SMRs and AMRs

Saturday, April 19, 2008

Sadr City Fighters Lay Defenses Amid Latest Official Efforts at Calm

By ALISSA J. RUBIN and STEPHEN FARRELL
New York Times

BAGHDAD — As the cleric Moktada al-Sadr’s Mahdi Army fighters squatted in the Sadr City district’s main highways on Friday, planting homemade bombs less than a mile from Iraqi and American troops, his political bloc offered on Friday to negotiate with the Iraqi government to end fighting in the area.

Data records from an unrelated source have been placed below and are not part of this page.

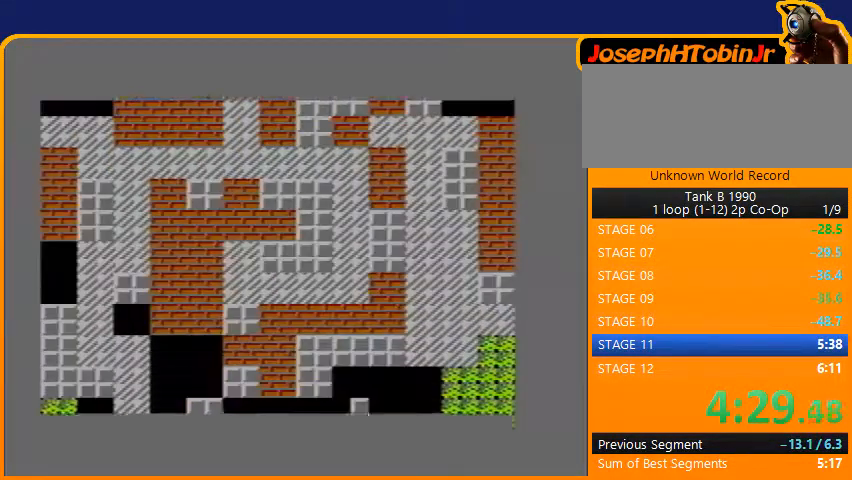
Gameplay with a controller (Nintendo layout); each line is a JSON object with the inputs held at the frame after it. "events" lists button and stick changes between this image and that frame as [ms after this image, input, new state], when the widget could be followed in between. Not read: L3 R3.
{"buttons": ["DPAD_LEFT"], "events": [[433, "DPAD_LEFT", "down"]]}
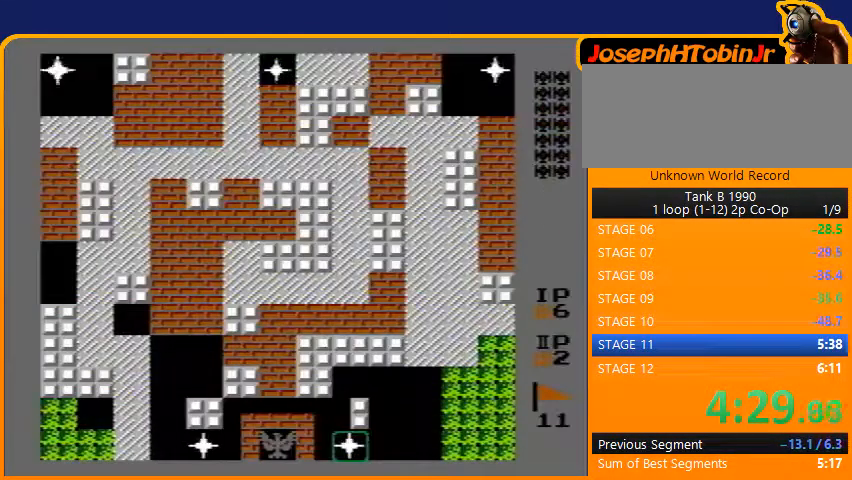
{"buttons": ["DPAD_LEFT"], "events": []}
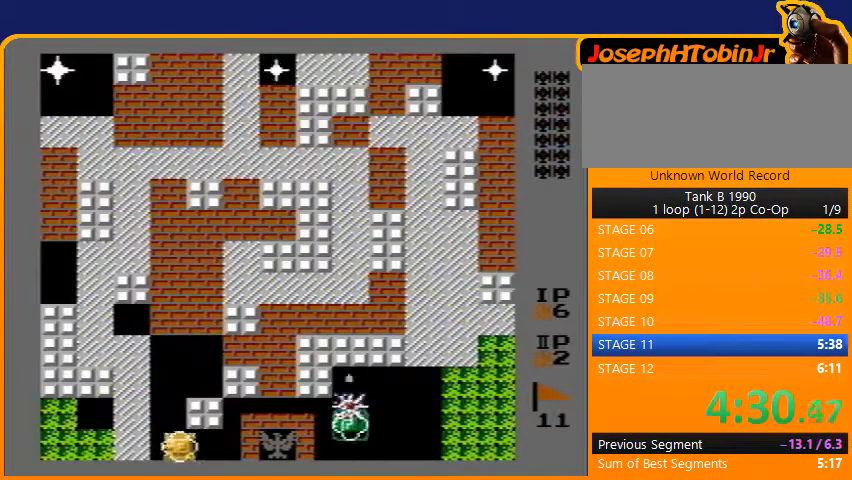
{"buttons": ["DPAD_UP"], "events": [[67, "DPAD_LEFT", "up"], [67, "DPAD_UP", "down"]]}
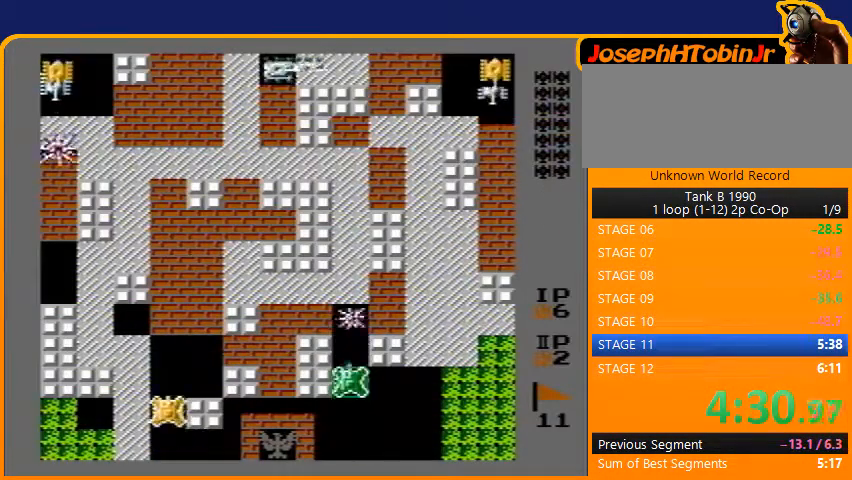
{"buttons": ["DPAD_RIGHT"], "events": [[267, "DPAD_RIGHT", "down"], [300, "DPAD_UP", "up"]]}
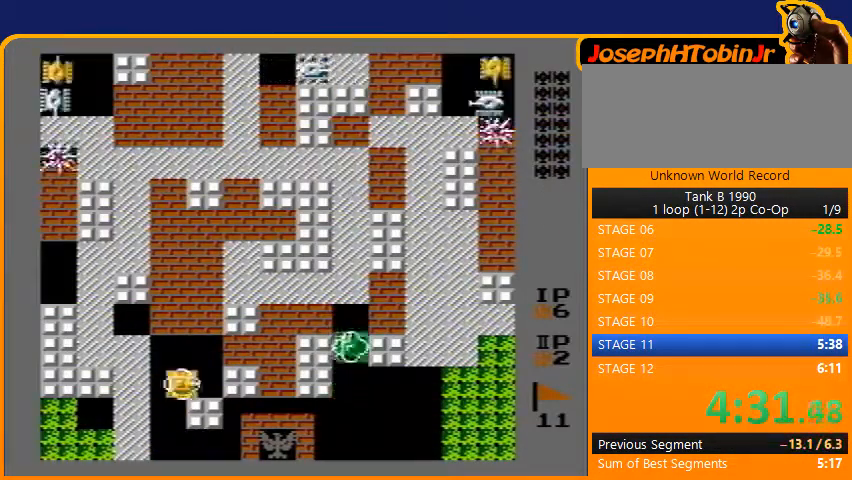
{"buttons": ["B", "DPAD_UP"], "events": [[167, "DPAD_RIGHT", "up"], [200, "DPAD_UP", "down"], [233, "B", "down"]]}
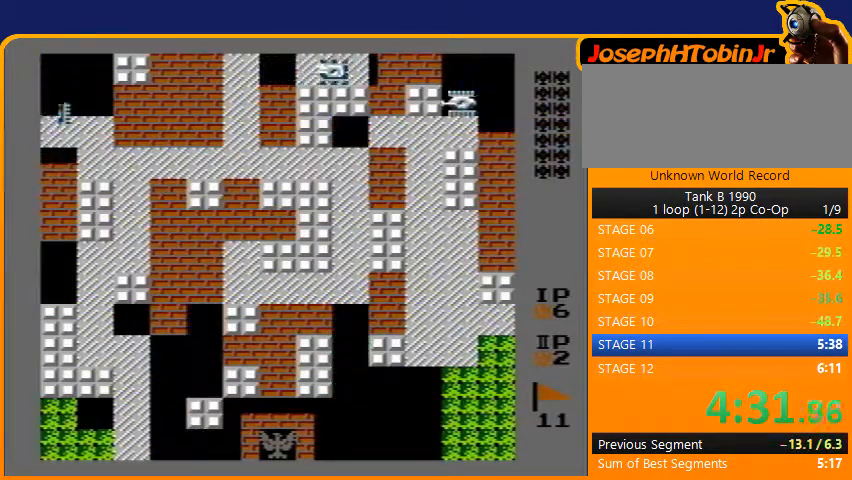
{"buttons": ["B", "DPAD_UP"], "events": []}
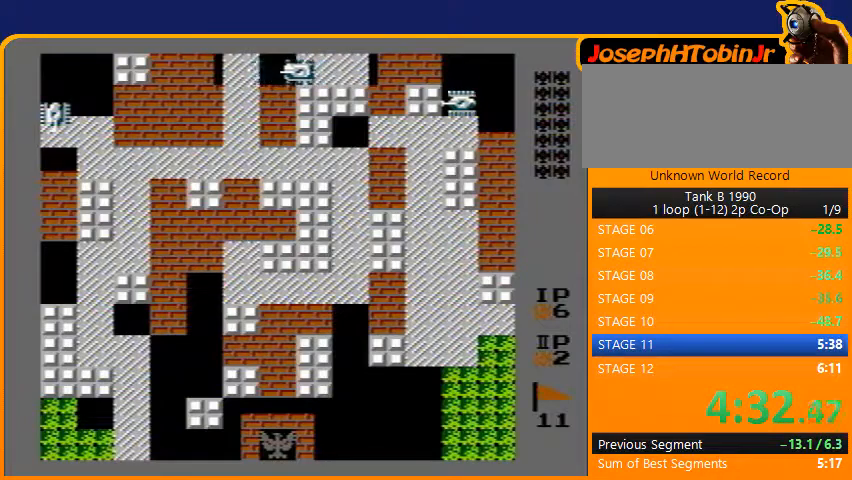
{"buttons": ["DPAD_UP"], "events": [[33, "B", "up"]]}
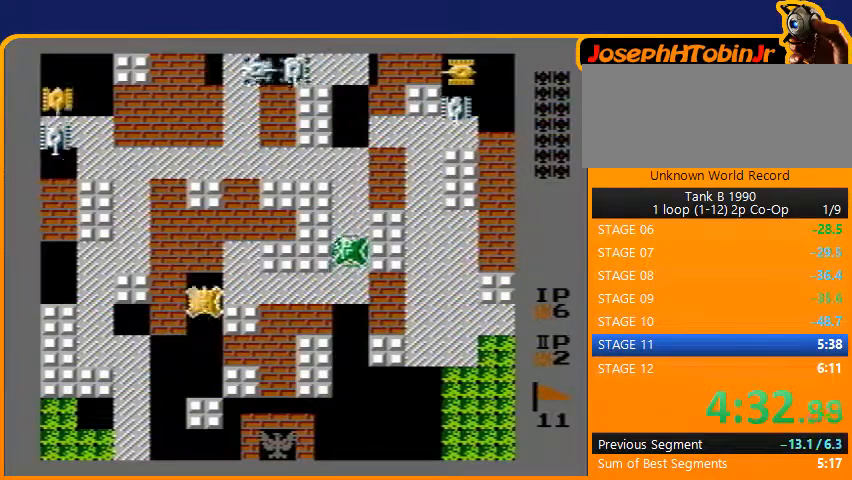
{"buttons": ["DPAD_RIGHT"], "events": [[100, "DPAD_RIGHT", "down"], [100, "DPAD_UP", "up"]]}
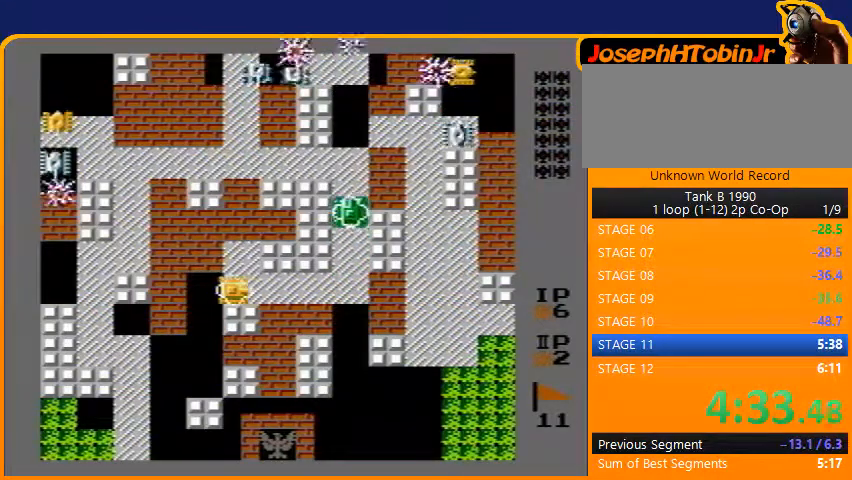
{"buttons": ["B", "DPAD_UP"], "events": [[200, "DPAD_RIGHT", "up"], [200, "DPAD_UP", "down"], [300, "B", "down"]]}
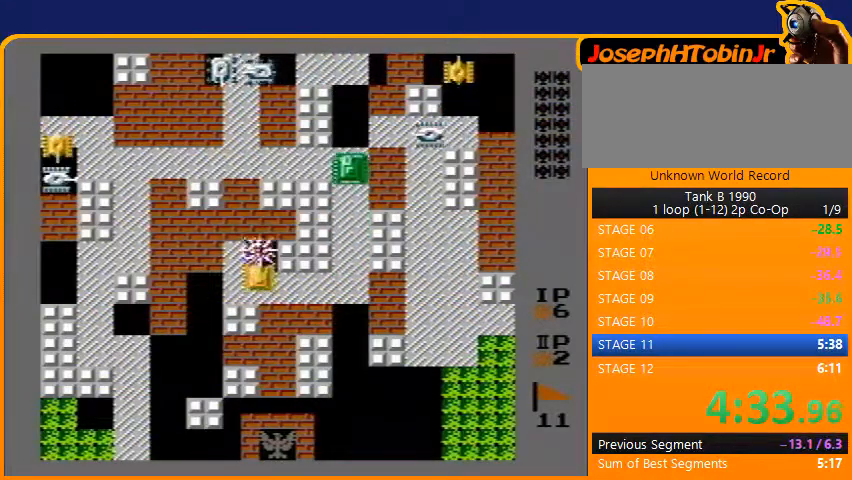
{"buttons": ["B", "DPAD_UP"], "events": []}
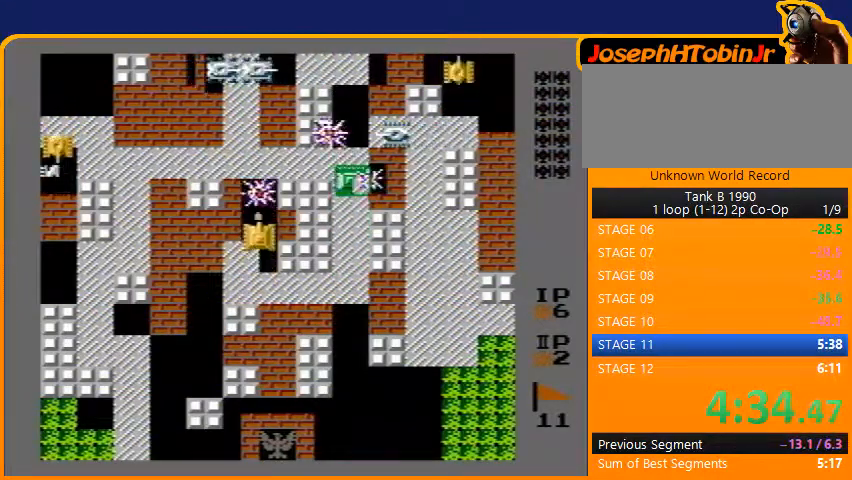
{"buttons": ["B"], "events": [[200, "DPAD_UP", "up"], [367, "DPAD_UP", "down"], [467, "DPAD_UP", "up"]]}
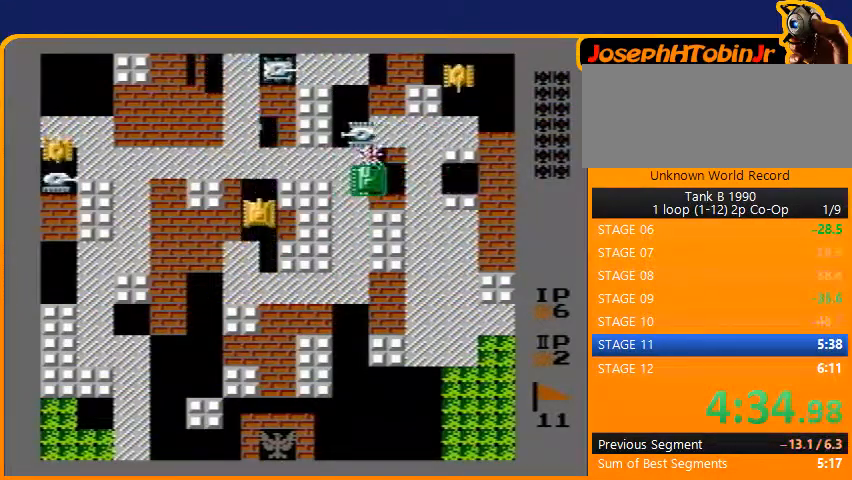
{"buttons": ["B", "DPAD_UP"], "events": [[500, "DPAD_UP", "down"]]}
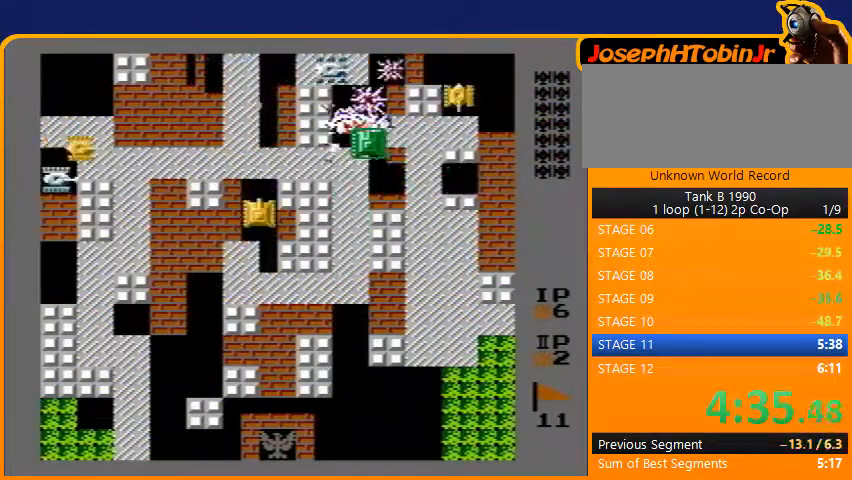
{"buttons": ["B", "DPAD_LEFT"], "events": [[33, "B", "up"], [133, "DPAD_LEFT", "down"], [133, "DPAD_UP", "up"], [167, "B", "down"]]}
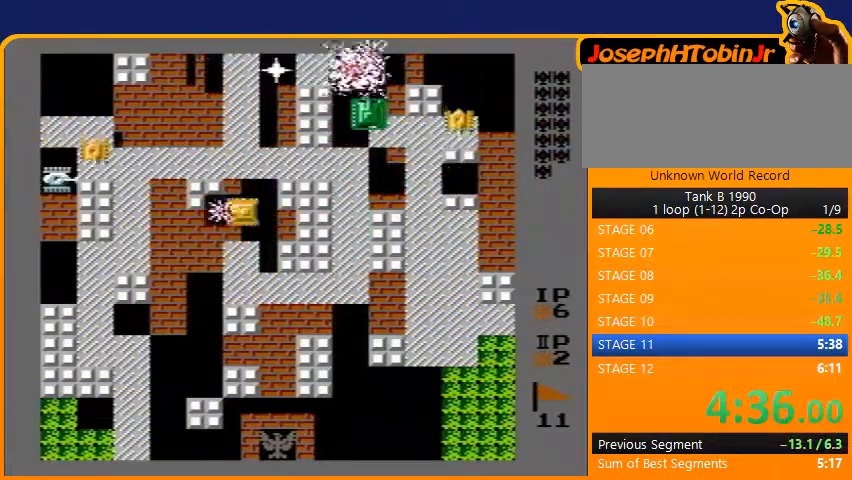
{"buttons": ["B", "DPAD_LEFT"], "events": []}
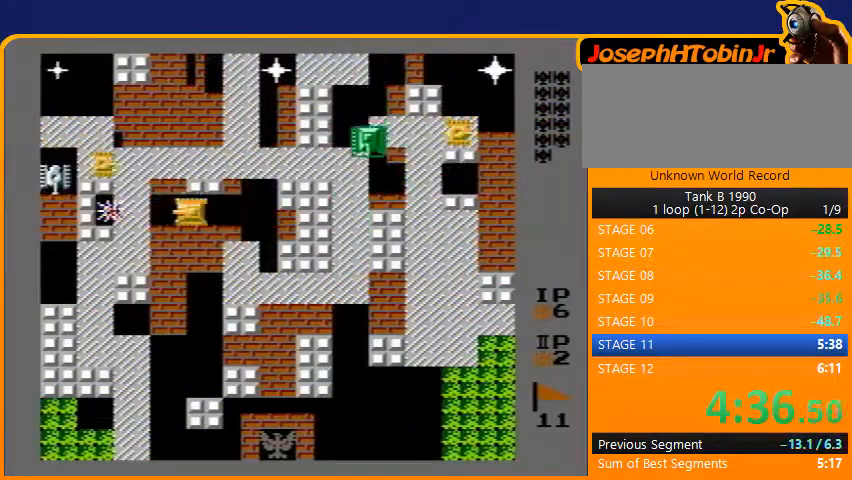
{"buttons": ["DPAD_UP"], "events": [[400, "B", "up"], [500, "DPAD_LEFT", "up"], [500, "DPAD_UP", "down"]]}
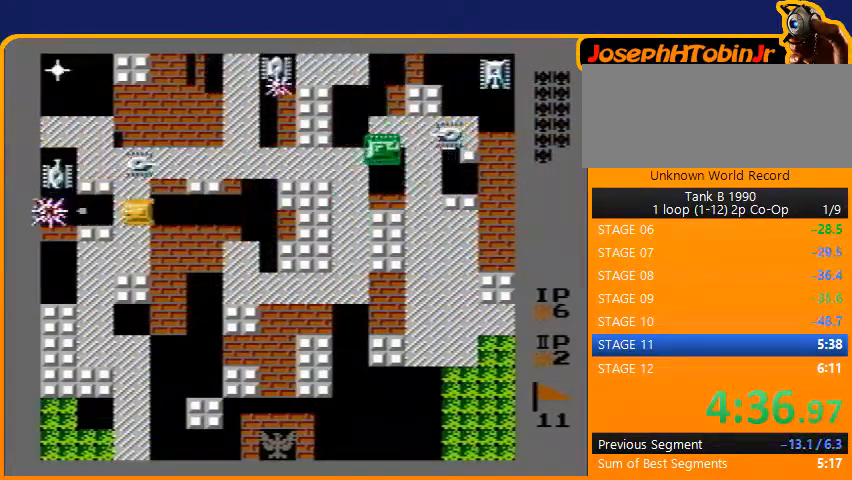
{"buttons": ["DPAD_UP"], "events": [[33, "B", "down"], [100, "DPAD_UP", "up"], [333, "DPAD_UP", "down"], [467, "B", "up"]]}
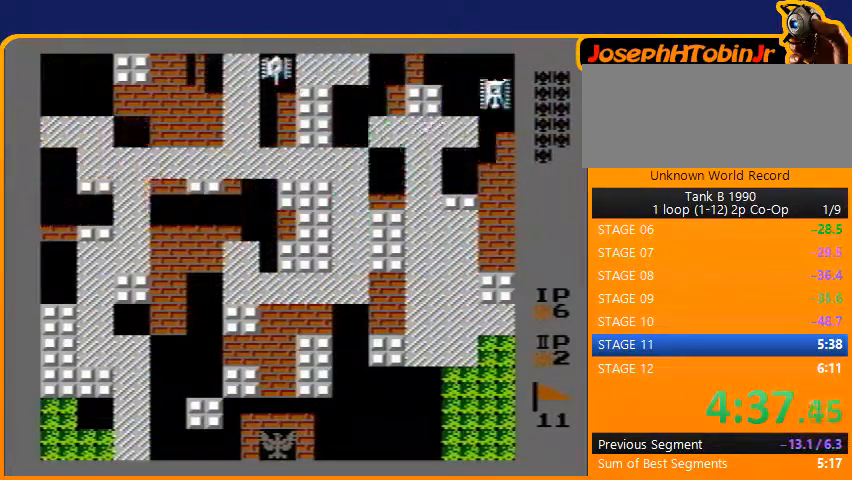
{"buttons": ["B", "DPAD_LEFT"], "events": [[100, "DPAD_RIGHT", "down"], [100, "DPAD_UP", "up"], [167, "B", "down"], [400, "B", "up"], [400, "DPAD_RIGHT", "up"], [433, "DPAD_LEFT", "down"], [467, "B", "down"]]}
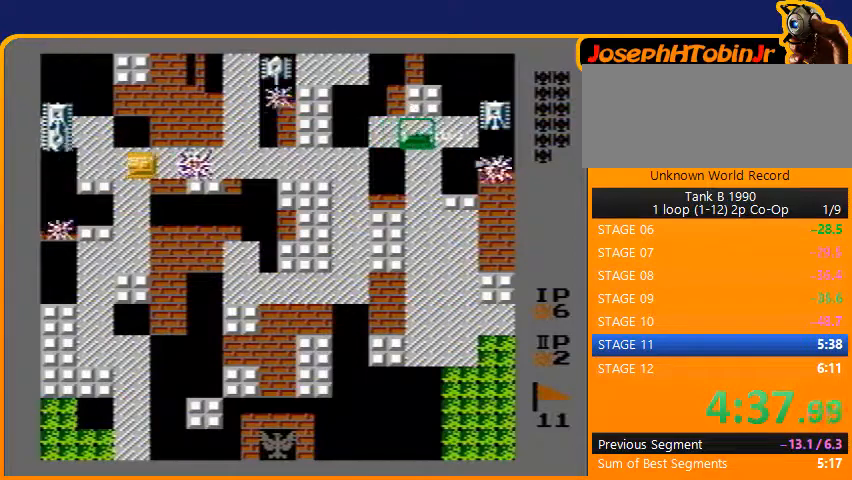
{"buttons": ["B"], "events": [[267, "DPAD_LEFT", "up"]]}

Posing as municipal workers in fluorescent orange and yellow vests, three militia members — one masked with a checkered head scarf — dug holes in one main thoroughfare while wary drivers skirted around them and loose wires trailed across the street every few yards. Nearby, some of the heaviest fighting in weeks broke out late Friday night.

The mixed messages, at once conciliatory and threatening, are a hallmark of the Sadr movement, which appears to be gearing up to confront the government both with bullets and at the ballot box in provincial elections this fall.

As thousands of Shiites gathered for Friday Prayer, United States and Iraqi troops continued to ring Sadr City, the east Baghdad neighborhood that is Mr. Sadr’s Baghdad redoubt.